### EXCERPT TO READ
Monday, July 5, 2010

The Last Linkbender

Angry Asian Man has been covering the racist casting of and boycotts of The Last Airbender movie and rounding up links. I think this one from Racalicious about "race bending" is a good overview of the controversy though I have two nitpicky responses that have nothing to do with race.
  1. It's not accurate to claim that Hollywood clings to a "mindset from the 30s" when it comes to pleasing the male demographic. Hollywood was just as interested in women in the 30s. The 'please the boys at all costs / ignore everyone else' mandate isn't really unmistakable in cinema until the modern blockbuster era.
  2. Though it's true that race is a trickier subject than gender, the statement that it's "easy" to combat media driven gender stereotypes is not accurate at all. Those media messages are still pervasive and confusing in 2010 and still shape people's ideas about what's of value (men and their p.o.v.) and what's not (women and anything deemed "feminine"). American culture is still f***ed up about gender and Hollywood reflects that back to us and reinforces it all the time.
I guess anyone protesting this movie has to be happy that the reviews have been so very terrible. Too bad about the box office, though. M Night Shyamalan isn't exactly respected these days but his movies still open well. To make matters more complicated, M Night who is of Asian descent himself claims that the casting decisions were entirely his. I'm not sure I'd want to claim credit for that myself if I were him but he's not exactly known for having perspective about his own projects... or for not taking credit for everything.

### COMPLETE THE FOLLOWING
[1] In the blog post about The Last Airbender, which site published the piece on "race bending" that the author calls a good overview of the controversy?
[2] Retype the blog post about The Last Airbender between "Monday, July 5, 2010" and "modern blockbuster era.", inclusive.

### DATASET ENTRIES
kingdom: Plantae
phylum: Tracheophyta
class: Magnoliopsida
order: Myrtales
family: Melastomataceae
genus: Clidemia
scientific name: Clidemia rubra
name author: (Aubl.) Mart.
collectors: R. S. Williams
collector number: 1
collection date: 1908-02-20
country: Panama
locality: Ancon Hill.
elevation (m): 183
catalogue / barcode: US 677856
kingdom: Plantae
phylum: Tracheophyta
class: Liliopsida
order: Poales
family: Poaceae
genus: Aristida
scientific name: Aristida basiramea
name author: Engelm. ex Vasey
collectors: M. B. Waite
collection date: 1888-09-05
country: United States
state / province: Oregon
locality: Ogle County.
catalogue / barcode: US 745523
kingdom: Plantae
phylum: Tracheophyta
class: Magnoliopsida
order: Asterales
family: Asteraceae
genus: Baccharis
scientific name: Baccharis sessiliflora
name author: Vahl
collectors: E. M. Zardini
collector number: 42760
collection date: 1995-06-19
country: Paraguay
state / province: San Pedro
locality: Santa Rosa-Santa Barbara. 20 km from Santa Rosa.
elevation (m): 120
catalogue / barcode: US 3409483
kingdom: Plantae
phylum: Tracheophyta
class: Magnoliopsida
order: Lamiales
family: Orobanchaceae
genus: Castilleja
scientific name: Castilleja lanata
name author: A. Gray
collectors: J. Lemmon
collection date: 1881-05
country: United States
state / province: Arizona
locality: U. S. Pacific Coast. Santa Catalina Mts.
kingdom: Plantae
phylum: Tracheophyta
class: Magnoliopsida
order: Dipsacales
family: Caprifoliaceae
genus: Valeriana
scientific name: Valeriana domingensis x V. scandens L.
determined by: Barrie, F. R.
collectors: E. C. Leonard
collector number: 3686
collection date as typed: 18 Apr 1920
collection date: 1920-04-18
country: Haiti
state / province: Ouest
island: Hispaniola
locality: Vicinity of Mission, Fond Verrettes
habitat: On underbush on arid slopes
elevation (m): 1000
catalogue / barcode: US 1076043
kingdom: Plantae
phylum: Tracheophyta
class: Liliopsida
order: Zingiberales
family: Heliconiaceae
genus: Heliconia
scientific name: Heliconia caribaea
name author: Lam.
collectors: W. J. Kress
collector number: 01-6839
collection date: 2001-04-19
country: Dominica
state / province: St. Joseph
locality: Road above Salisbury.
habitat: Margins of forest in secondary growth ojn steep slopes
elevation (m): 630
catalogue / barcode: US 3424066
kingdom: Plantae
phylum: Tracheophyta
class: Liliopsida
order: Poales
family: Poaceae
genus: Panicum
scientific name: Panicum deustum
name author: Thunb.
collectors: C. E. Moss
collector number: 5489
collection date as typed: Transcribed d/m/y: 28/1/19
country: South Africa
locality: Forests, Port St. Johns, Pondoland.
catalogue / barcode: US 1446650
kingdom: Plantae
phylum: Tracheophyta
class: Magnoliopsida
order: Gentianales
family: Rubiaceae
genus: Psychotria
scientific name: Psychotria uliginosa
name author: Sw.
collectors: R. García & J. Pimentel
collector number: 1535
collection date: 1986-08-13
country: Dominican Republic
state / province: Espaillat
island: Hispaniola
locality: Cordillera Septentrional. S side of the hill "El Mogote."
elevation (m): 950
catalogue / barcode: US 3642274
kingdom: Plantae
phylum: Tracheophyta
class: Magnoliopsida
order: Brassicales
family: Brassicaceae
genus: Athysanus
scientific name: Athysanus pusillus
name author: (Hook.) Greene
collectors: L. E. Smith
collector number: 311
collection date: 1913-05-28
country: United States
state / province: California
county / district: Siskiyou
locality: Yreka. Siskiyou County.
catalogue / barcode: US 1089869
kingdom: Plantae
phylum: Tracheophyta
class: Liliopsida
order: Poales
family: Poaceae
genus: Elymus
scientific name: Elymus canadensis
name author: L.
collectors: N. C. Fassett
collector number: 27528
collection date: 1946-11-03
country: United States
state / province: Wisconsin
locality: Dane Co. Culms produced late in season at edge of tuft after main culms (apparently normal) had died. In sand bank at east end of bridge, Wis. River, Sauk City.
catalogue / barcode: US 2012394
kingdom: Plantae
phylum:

### ANSWERS TO THE EXERCISES
[1] Racalicious

[2]
Monday, July 5, 2010

The Last Linkbender

Angry Asian Man has been covering the racist casting of and boycotts of The Last Airbender movie and rounding up links. I think this one from Racalicious about "race bending" is a good overview of the controversy though I have two nitpicky responses that have nothing to do with race.
  1. It's not accurate to claim that Hollywood clings to a "mindset from the 30s" when it comes to pleasing the male demographic. Hollywood was just as interested in women in the 30s. The 'please the boys at all costs / ignore everyone else' mandate isn't really unmistakable in cinema until the modern blockbuster era.